Mi guarda. Aspetta una risposta da me e sarebbe più che giusto che io gliela dia, ma non ho idea di dove andare a cercare le parole. Esiste un’ignoranza che non so come sia sopravvissuta alla storia per sbarcare anche in questo che dovrebbe essere il ventunesimo secolo. È un’ignoranza di gran lunga peggiore di quella dei miei studenti che fino a pochi mesi fa non sapevano che esiste la Spagna né come si leggono le lettere dell'alfabeto. Per l’ignoranza dei miei studenti un rimedio c'è, ma per quella dei due in fila in ospedale no.
Non mi sono mai sentita tanto sconfitta come quando ho capito che la mia studentessa aveva in fondo accettato, in cuor suo, di essere trattata in quel modo. Come se lei fosse fuori posto, come fosse un’intrusa, una lavativa, una persona inutile. Io so che lavora (e paga le tasse, sia detto per inciso!), studia, è mamma di tre figli ed è completamente sola. So questo di lei perché l’ho chiesto e forse se anche quei due si fossero presi la briga di rivolgerle la parola, prima di calpestarla, non avrebbero dato per scontato che il tempo dei bianchi sia più prezioso di quello dei neri.
Ma in quanti di noi se ne prendono la briga?
YOU HAVE NOTHING ELSE TO DO
Recalling…
School year 2017-2018, main building, February
As I’m leaving after the last class of the day, a young woman from Senegal runs after me in the schoolyard: she’d like to talk to me but she was too shy to do so during class.
She has thick curly hair, kept neat with transparent pins and colourful hair ties, a tall, thin and fit body I envy, eyes as the darkest night as is her skin. I envy her fitness because I know she’s a mother of three, all birthed before leaving for Italy and only one of them in a hospital; I also know she works in a cleaning company to support them, waiting to reunite with her husband.
“What did you want to tell me?” I encourage.
“A few days ago I brought my son to the hospital for a medical examination. We were in line waiting for our turn but we had arrived early so there were only a few people before us and a lot behind and…”
She halts, hesitates, her voice is stuck in her throat, I can feel the enormous effort it takes to keep talking to me.
She goes on: “A woman in line, as it was almost my son’s turn, shoved me and stole my spot. I said nothing because she said she was in a hurry and needed to go to work”.

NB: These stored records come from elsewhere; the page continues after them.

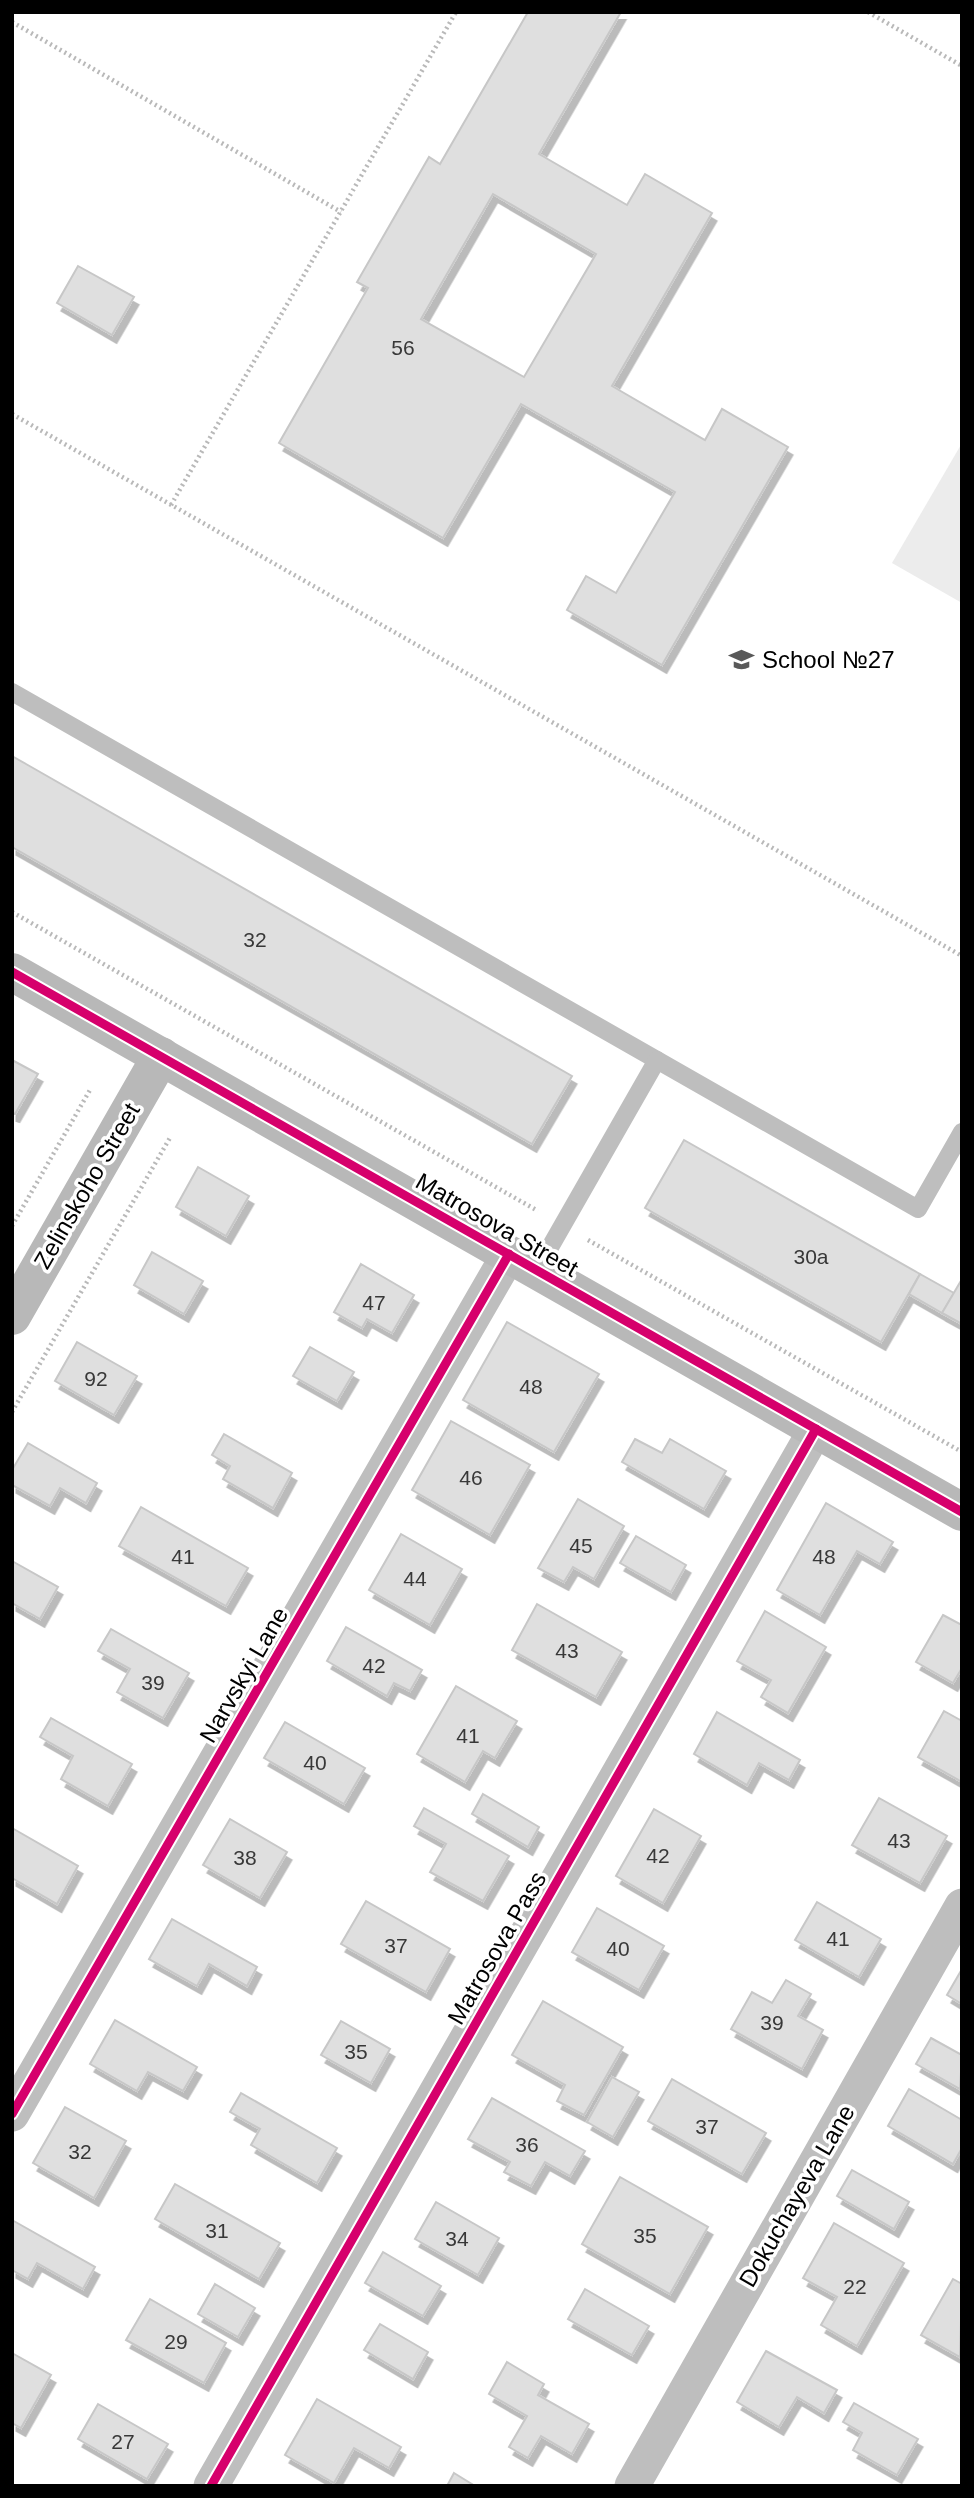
<svg xmlns="http://www.w3.org/2000/svg" width="974" height="2498" font-family="Helvetica,sans-serif">
  <style>
    .green { fill: #ececec }
    .building { fill: #dfdfdf; stroke: #c7c7c7; stroke-width: 2; fill-rule: evenodd; filter: url(#shadow) }
    .lines { fill: none; stroke-linecap: round; stroke-linejoin: round }
    .path { stroke: #b9b9b9; stroke-width: 4.5; stroke-dasharray: 2 3.5; stroke-linecap: butt }
    .lane { stroke: #bebebe; stroke-width: 18 }
    .street { stroke: #bebebe; stroke-width: 35 }
    .secondary { stroke: #b8b8b8; stroke-width: 38 }
    .cycleway-casing { stroke: #fff; stroke-width: 13 }
    .cycleway { stroke: #d6006c; stroke-width: 9 }
    .labels { text-anchor: middle; stroke-width: 7; stroke-linejoin: round; paint-order: stroke }
    .number-label { font-size: 21px; fill: #383838 }
    .poi-label { font-size: 24px; fill: #000; stroke: #fff; text-anchor: start }
    .street-label { font-size: 24px; fill: #000; stroke: #fff }
  </style>
  <defs>
    <filter id="shadow"><feDropShadow dx="4.5" dy="8" stdDeviation="0" flood-color="#0004"/></filter>
  </defs>
  <rect width="100%" height="100%" fill="#fff"/>
  <polygon class="green" points="962,443 962,603 892,563"/>
  <g class="building">
    <path d="M528,12H621L539,154L627,205L645,174L712,213L612,386L705,440L722,409L788,447L662,665L567,610L586,576L616,593L675,492L521,404L443,538L279,443L368,288L357,282L429,157L440,164ZM493,194L596,254L524,377L421,319Z"/>
    <polygon points="78,266 134,297 112,335 57,303"/>
    <polygon points="12,756 572,1076 532,1144 12,847"/>
    <polygon points="12,1060 38,1074 15,1114 12,1113"/>
    <polygon points="684,1140 920,1274 881,1342 645,1208"/>
    <polygon points="198,1167 249,1196 226,1236 176,1207"/>
    <polygon points="152,1252 203,1281 184,1314 134,1285"/>
    <polygon points="361,1264 414,1295 392,1333 367,1319 362,1328 334,1312"/>
    <polygon points="920,1274 954,1293 942,1313 909,1294"/>
    <polygon points="962,1279 962,1324 942,1313"/>
    <polygon points="507,1322 599,1374 554,1452 463,1400"/>
    <polygon points="77,1342 137,1376 114,1415 55,1381"/>
    <polygon points="310,1347 354,1372 337,1401 293,1376"/>
    <polygon points="451,1421 530,1465 490,1535 412,1490"/>
    <polygon points="224,1434 292,1473 273,1508 223,1479 230,1466 212,1455"/>
    <polygon points="635,1439 662,1453 670,1439 726,1471 704,1509 622,1462"/>
    <polygon points="28,1443 97,1483 86,1503 60,1488 50,1506 12,1485 12,1470"/>
    <polygon points="578,1499 624,1526 594,1579 573,1567 564,1582 538,1568"/>
    <polygon points="826,1503 893,1542 880,1564 857,1551 820,1615 777,1590"/>
    <polygon points="141,1507 248,1568 226,1606 119,1546"/>
    <polygon points="401,1534 462,1569 430,1625 369,1590"/>
    <polygon points="636,1536 686,1565 671,1592 620,1563"/>
    <polygon points="12,1561 58,1587 40,1619 12,1603"/>
    <polygon points="537,1604 622,1652 596,1697 512,1650"/>
    <polygon points="765,1611 826,1647 788,1713 761,1697 771,1680 737,1661"/>
    <polygon points="943,1615 962,1625 962,1668 953,1683 916,1662"/>
    <polygon points="346,1627 422,1670 410,1691 394,1683 387,1696 327,1661"/>
    <polygon points="111,1629 189,1673 163,1718 117,1692 130,1669 98,1651"/>
    <polygon points="456,1686 517,1721 495,1758 483,1751 465,1782 417,1754"/>
    <polygon points="944,1711 962,1721 962,1782 918,1757"/>
    <polygon points="717,1712 800,1760 789,1780 759,1763 747,1785 694,1754"/>
    <polygon points="51,1718 132,1764 108,1806 61,1779 73,1756 40,1737"/>
    <polygon points="285,1722 365,1768 344,1804 264,1758"/>
    <polygon points="483,1794 539,1827 528,1847 472,1814"/>
    <polygon points="879,1798 947,1836 920,1883 852,1845"/>
    <polygon points="424,1808 509,1856 483,1901 430,1872 446,1844 414,1826"/>
    <polygon points="654,1809 701,1836 663,1903 616,1876"/>
    <polygon points="230,1819 287,1852 260,1898 203,1865"/>
    <polygon points="12,1828 78,1866 57,1904 12,1878"/>
    <polygon points="366,1901 450,1949 426,1992 341,1944"/>
    <polygon points="817,1902 881,1939 859,1977 795,1940"/>
    <polygon points="597,1908 664,1946 639,1990 572,1952"/>
    <polygon points="172,1919 257,1967 247,1986 209,1964 197,1986 149,1959"/>
    <polygon points="962,1969 962,2004 947,1995"/>
    <polygon points="786,1980 811,1994 798,2016 823,2030 802,2069 731,2029 752,1992 772,2003"/>
    <polygon points="543,2001 623,2047 584,2115 557,2101 565,2085 512,2055"/>
    <polygon points="115,2020 197,2067 183,2091 148,2072 137,2091 90,2064"/>
    <polygon points="341,2021 390,2049 371,2083 321,2055"/>
    <polygon points="931,2038 962,2055 960,2089 916,2064"/>
    <polygon points="612,2077 639,2092 613,2137 587,2122"/>
    <polygon points="672,2079 766,2133 742,2174 648,2121"/>
    <polygon points="909,2089 962,2120 962,2148 953,2164 888,2126"/>
    <polygon points="241,2093 337,2148 317,2183 251,2145 260,2129 230,2112"/>
    <polygon points="492,2098 585,2151 570,2176 545,2162 531,2186 504,2172 510,2162 468,2139"/>
    <polygon points="65,2107 126,2141 94,2198 33,2163"/>
    <polygon points="852,2170 909,2202 894,2229 837,2196"/>
    <polygon points="620,2177 708,2227 670,2294 582,2244"/>
    <polygon points="175,2184 280,2243 259,2279 155,2219"/>
    <polygon points="436,2202 499,2238 478,2275 415,2239"/>
    <polygon points="12,2220 95,2267 83,2289 37,2263 28,2279 12,2270"/>
    <polygon points="834,2223 904,2263 857,2346 821,2325 837,2297 803,2278"/>
    <polygon points="383,2252 441,2286 423,2316 365,2283"/>
    <polygon points="953,2279 962,2284 960,2357 921,2335"/>
    <polygon points="215,2284 255,2308 238,2337 198,2314"/>
    <polygon points="585,2289 649,2326 632,2355 568,2319"/>
    <polygon points="150,2299 226,2343 204,2383 126,2340"/>
    <polygon points="380,2324 428,2352 413,2379 364,2350"/>
    <polygon points="766,2351 837,2390 824,2413 797,2397 779,2427 737,2402"/>
    <polygon points="12,2353 51,2375 21,2428 12,2423"/>
    <polygon points="507,2362 544,2384 538,2395 589,2424 572,2454 541,2436 528,2458 509,2447 527,2416 489,2394"/>
    <polygon points="317,2399 401,2447 389,2468 354,2448 334,2483 285,2455"/>
    <polygon points="854,2403 918,2439 897,2475 853,2450 862,2433 843,2422"/>
    <polygon points="98,2404 168,2444 147,2479 78,2439"/>
    <polygon points="454,2473 475,2486 447,2486"/>
  </g>
  <g class="lines">
    <g class="path">
      <polyline points="868,12 962,66"/>
      <polyline points="12,22 341,212"/>
      <polyline points="12,414 962,956"/>
      <polyline points="171,505 456,12"/>
      <polyline points="12,912 538,1211"/>
      <polyline points="12,1226 90,1090"/>
      <polyline points="588,1240 962,1452"/>
      <polyline points="12,1412 171,1136"/>
    </g>
    <g class="lane">
      <polyline points="12,692 918,1209 962,1132"/>
      <polyline points="537,1270 657,1060"/>
    </g>
    <g class="street">
      <polyline points="12,2114 509,1254"/>
      <polyline points="211,2486 816,1429"/>
      <polyline points="632,2486 962,1906"/>
    </g>
    <g class="secondary">
      <polyline points="12,972 962,1512"/>
      <polyline points="12,1316 161,1056"/>
    </g>
    <defs>
      <g id="cycleway">
        <polyline points="12,972 962,1512"/>
        <polyline points="12,2114 509,1254"/>
        <polyline points="211,2486 816,1429"/>
      </g>
    </defs>
    <use href="#cycleway" class="cycleway-casing"/>
    <use href="#cycleway" class="cycleway"/>
  </g>
  <defs>
    <symbol id="school-bare" viewBox="-9 -9 18 18"><path d="M0-5L7-2L0 1L-7-2ZM-4 1L0 2.5L4 1V4Q0 6-4 4Z" fill="#595959" stroke="#fff" stroke-width="2.5" paint-order="stroke"/></symbol>
  </defs>
  <g fill-rule="evenodd">
    <use href="#school-bare" x="724" y="642" width="35" height="35"/>
  </g>
  <g class="labels">
    <g class="number-label">
      <text x="403" y="355">56</text>
      <text x="255" y="947">32</text>
      <text x="811" y="1264">30а</text>
      <text x="374" y="1310">47</text>
      <text x="96" y="1386">92</text>
      <text x="531" y="1394">48</text>
      <text x="471" y="1485">46</text>
      <text x="581" y="1553">45</text>
      <text x="183" y="1564">41</text>
      <text x="824" y="1564">48</text>
      <text x="415" y="1586">44</text>
      <text x="567" y="1658">43</text>
      <text x="374" y="1673">42</text>
      <text x="153" y="1690">39</text>
      <text x="468" y="1743">41</text>
      <text x="315" y="1770">40</text>
      <text x="899" y="1848">43</text>
      <text x="658" y="1863">42</text>
      <text x="245" y="1865">38</text>
      <text x="838" y="1946">41</text>
      <text x="396" y="1953">37</text>
      <text x="618" y="1956">40</text>
      <text x="772" y="2030">39</text>
      <text x="356" y="2059">35</text>
      <text x="707" y="2134">37</text>
      <text x="527" y="2152">36</text>
      <text x="80" y="2159">32</text>
      <text x="217" y="2238">31</text>
      <text x="645" y="2243">35</text>
      <text x="457" y="2246">34</text>
      <text x="855" y="2294">22</text>
      <text x="176" y="2349">29</text>
      <text x="123" y="2449">27</text>
    </g>
    <g class="poi-label">
      <text x="762" y="668">School №27</text>
    </g>
    <g class="street-label">
      <text transform="translate(87 1186) rotate(-60)" y="8">Zelinskoho Street</text>
      <text transform="translate(497 1225) rotate(30)" y="8">Matrosova Street</text>
      <text transform="translate(244 1675) rotate(-60)" y="8">Narvskyi Lane</text>
      <text transform="translate(497 1948) rotate(-60)" y="8">Matrosova Pass</text>
      <text transform="translate(797 2196) rotate(-60)" y="8">Dokuchayeva Lane</text>
    </g>
  </g>
  <rect width="974" height="2498" fill="none" stroke="#000000" stroke-width="28"/>
</svg>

She is silent now, but her wringing her hands suggests she is not done.
“An older man said she was right in doing so as people like me have nothing else to do, therefore we can wait longer. He said black people never work, that we’re worse than other immigrants and it’s already a privilege we’re allowed public medical treatment for no additional fees than Italian taxpayers. He said no one invited me to come here. He said that and I’m sorry my son heard it all.”
She looks at me. She waits for an answer and it would be right of me to give her one, but I can’t seem to find the words. There is a kind of ignorance which has survived history to represent itself in the twenty-first century. It’s an ignorance of a way worse kind than that of my students, which didn’t know Spain existed until a few months ago or how to read the alphabet. My students’ ignorance can be fixed, I can’t say the same for those two in line at the hospital.
I never felt so defeated when I understood that my student had, essentially, accepted to be treated like that. As though she was out of place, an intruder, lazy and useless. I know she works (and is a taxpayer too!), she studies, she’s a single mother of three. I know this because I asked her and if those rude people had even thought of asking, they wouldn’t have assumed their white person time is more valuable than that of blacks.
But after all, how many of us would even ask?